Em relação à pontuação absoluta, o Bahia ampliou a liderança sobre o arquirrival, de 5 para 12 pontos. Até 2017, os dois grandes clubes baianos tinham o mesmo número de jogos, 140, mas a campanha até a final desempatou o dado a favor do tricolor de aço. Após a dupla Ba-Vi vem o Sport, que desistiu de participar da 15ª edição. O rubro-negro pernambucano ficou mais distante dos rivais regionais e viu a aproximação do rival local, com o Santa a 21 pontos – lembrando que o leão também será uma ausência sentida na próxima Lampions, pelo mesmo motivo administrativo, diga-se. Ao todo, o leão chega a quatro edições rechaçadas (2003, 2010, 2018 e 2019).

Em 2018, o Santa Cruz foi o melhor representante pernambucano, terminando em 7º lugar – o que ilustra bem a fraca participação local na competição, uma vez que o estado esteve presente em três das quatro decisões anteriores. O Náutico, por exemplo, amargou a quarta eliminação seguida na fase de grupos. Ainda assim, segue no top ten histórico. Outra curiosidade está lá no fim da tabela, com os dois estreantes, Cordino (Maranhão) e Parnahyba (Piauí). Ambos jogaram apenas duas vezes, caindo ainda na recém-criada fase preliminar.

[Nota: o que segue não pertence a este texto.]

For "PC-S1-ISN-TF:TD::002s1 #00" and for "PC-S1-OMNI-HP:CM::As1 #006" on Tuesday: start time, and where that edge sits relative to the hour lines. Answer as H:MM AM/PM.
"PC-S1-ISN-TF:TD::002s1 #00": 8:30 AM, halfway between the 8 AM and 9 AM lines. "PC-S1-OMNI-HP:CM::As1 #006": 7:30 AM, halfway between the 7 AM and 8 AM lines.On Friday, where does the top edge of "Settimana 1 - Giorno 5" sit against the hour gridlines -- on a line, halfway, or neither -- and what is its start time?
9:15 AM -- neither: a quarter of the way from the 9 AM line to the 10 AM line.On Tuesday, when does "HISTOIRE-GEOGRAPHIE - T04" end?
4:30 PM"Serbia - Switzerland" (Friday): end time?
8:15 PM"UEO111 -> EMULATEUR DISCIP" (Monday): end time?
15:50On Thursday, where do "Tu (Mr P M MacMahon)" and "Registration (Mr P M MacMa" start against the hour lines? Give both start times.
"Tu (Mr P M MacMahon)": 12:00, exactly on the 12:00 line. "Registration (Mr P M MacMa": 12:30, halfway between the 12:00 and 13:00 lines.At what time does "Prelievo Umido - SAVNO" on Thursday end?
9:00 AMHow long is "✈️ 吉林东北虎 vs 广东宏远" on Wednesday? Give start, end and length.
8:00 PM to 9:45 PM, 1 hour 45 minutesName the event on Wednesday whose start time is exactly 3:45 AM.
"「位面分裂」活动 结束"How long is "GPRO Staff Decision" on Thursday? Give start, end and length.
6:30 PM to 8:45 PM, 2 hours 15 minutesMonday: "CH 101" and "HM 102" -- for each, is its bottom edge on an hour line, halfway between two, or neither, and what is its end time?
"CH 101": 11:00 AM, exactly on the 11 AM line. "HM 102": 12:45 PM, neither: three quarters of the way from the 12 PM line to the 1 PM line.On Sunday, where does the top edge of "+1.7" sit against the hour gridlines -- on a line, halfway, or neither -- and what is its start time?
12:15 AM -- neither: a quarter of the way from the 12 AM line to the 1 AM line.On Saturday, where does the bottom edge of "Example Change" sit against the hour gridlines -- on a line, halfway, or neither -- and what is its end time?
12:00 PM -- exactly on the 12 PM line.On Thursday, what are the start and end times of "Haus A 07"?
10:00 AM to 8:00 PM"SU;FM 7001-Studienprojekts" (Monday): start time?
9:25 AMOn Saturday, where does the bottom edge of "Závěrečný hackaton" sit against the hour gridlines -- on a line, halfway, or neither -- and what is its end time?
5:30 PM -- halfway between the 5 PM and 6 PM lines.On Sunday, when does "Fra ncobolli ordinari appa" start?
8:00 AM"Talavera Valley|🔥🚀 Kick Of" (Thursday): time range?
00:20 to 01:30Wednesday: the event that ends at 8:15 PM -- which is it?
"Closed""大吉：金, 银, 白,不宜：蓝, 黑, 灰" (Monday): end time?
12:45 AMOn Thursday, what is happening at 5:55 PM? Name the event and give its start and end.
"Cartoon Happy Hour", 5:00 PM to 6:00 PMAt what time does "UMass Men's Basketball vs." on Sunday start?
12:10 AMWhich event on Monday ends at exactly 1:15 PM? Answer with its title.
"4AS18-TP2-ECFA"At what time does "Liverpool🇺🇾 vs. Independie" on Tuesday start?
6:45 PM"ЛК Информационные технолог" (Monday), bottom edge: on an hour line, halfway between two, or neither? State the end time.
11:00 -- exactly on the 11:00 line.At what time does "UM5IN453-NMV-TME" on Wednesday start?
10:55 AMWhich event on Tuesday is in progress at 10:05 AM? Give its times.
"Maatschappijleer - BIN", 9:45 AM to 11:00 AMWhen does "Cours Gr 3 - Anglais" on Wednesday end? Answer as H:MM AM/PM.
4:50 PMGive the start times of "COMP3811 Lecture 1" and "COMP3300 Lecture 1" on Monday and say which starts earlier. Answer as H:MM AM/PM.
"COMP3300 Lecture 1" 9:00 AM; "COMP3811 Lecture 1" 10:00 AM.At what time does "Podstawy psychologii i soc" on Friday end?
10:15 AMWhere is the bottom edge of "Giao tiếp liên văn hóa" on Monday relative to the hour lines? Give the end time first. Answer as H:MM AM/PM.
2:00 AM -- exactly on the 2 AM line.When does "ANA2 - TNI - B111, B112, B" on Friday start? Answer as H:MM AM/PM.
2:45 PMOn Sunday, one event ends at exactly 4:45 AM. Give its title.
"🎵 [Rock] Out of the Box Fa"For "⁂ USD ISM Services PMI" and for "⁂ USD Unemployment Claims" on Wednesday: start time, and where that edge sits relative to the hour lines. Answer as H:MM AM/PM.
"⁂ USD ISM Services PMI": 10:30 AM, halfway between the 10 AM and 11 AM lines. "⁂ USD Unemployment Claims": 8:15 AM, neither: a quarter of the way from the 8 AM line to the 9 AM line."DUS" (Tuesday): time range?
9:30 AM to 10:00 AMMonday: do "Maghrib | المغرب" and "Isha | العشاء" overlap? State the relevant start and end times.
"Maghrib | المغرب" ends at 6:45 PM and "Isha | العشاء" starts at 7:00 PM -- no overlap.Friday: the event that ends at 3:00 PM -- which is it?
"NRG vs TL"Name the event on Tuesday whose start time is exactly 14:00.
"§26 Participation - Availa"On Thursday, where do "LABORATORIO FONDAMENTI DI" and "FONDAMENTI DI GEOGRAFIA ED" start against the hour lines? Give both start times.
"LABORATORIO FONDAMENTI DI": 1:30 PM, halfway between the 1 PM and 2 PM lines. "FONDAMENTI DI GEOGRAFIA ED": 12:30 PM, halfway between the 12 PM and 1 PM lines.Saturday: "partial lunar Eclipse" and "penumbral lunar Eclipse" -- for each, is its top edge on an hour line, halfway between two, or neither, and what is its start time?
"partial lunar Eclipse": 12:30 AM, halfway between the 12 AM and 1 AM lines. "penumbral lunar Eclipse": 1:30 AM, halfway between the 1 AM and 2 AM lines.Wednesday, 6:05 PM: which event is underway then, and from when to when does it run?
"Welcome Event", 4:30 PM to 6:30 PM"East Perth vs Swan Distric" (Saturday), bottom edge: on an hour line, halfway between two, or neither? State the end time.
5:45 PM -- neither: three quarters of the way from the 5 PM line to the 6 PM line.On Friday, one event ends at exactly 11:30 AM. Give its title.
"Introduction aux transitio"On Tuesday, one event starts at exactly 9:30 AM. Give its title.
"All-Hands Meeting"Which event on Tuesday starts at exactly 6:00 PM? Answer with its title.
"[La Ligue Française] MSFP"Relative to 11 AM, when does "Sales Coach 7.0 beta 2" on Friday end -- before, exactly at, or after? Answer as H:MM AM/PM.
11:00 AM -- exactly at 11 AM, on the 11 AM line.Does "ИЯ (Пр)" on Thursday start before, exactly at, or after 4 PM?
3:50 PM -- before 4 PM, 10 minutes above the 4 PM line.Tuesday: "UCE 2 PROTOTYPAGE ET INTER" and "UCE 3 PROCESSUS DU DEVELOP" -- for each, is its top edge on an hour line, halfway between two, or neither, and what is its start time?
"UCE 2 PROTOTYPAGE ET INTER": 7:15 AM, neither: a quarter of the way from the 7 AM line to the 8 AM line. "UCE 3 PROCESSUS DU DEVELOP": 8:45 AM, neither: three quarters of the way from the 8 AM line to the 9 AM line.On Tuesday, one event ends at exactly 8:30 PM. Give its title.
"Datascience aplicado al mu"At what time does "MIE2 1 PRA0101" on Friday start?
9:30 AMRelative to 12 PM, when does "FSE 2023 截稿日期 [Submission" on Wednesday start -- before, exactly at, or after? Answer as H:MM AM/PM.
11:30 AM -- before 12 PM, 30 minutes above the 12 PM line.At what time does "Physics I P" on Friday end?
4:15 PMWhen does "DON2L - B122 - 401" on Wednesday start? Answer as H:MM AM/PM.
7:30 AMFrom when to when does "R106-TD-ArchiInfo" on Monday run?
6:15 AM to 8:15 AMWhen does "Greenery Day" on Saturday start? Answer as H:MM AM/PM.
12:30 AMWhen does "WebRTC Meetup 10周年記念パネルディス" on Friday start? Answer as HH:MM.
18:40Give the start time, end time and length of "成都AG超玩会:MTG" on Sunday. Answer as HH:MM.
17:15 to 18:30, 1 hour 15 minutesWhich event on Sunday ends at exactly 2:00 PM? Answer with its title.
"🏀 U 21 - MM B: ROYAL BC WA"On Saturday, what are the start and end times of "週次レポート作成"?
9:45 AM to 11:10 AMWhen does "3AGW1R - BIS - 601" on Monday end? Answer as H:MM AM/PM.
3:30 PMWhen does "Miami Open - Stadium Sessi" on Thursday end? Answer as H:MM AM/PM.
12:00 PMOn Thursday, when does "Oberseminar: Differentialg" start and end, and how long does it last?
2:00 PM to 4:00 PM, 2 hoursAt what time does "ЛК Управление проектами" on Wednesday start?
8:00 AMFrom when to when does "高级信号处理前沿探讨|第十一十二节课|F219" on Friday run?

Observações do blog sobre a composição dos dois quadros expostos (ranking de pontos, abaixo; ranking de colocações no G4, acima):

1) Vitória, 3 pontos. Empate, 1 ponto. Resultados da fase preliminar à final.

2) A ordem dos times no ranking de pontos foi estabelecida da seguinte forma: pontos, vitórias, saldo de gols, gols marcados. O índice de aproveitamento aparece como adendo ao rendimento de cada clube

3) A ordem no ranking de colocações foi estabelecida da seguinte forma: títulos, vice-campeonatos e semifinais (em 1998, com a fase semifinal em dois quadrangulares, foi considerada a pontuação total). O número de vezes no G4 (última coluna) aparece como adendo ao desempenho de cada clube.

4) O Torneio José América de Almeida Filho, realizado em 1976, é considerado pelo Vitória como um título nordestino. O blog entende como título de porte regional, mas não referente à mesma competição. Por sinal, em 2016 a Liga do Nordeste, através de Alex Portela (também ex-presidente do Vitória), teria enviado um ofício à CBF pedindo a oficialização do torneio, o que incluiria até a primeira edição, de 1975, que teve o CRB como vencedor. Como segue sem uma resposta oficial (e pública), o blog manteve a disputa à parte.

5) Botafogo da Paraíba e Sampaio perderam pontos através de punições do STJD, perdendo 4 (2014) e 6 (2015) pontos, respectivamente. Os resultados (V, E e D) foram mantidos, mas a pena se mantém na lista de pontos.

6) Dados atualizados ao fim de cada edição. Portando, a lista será revista após a final de 2019.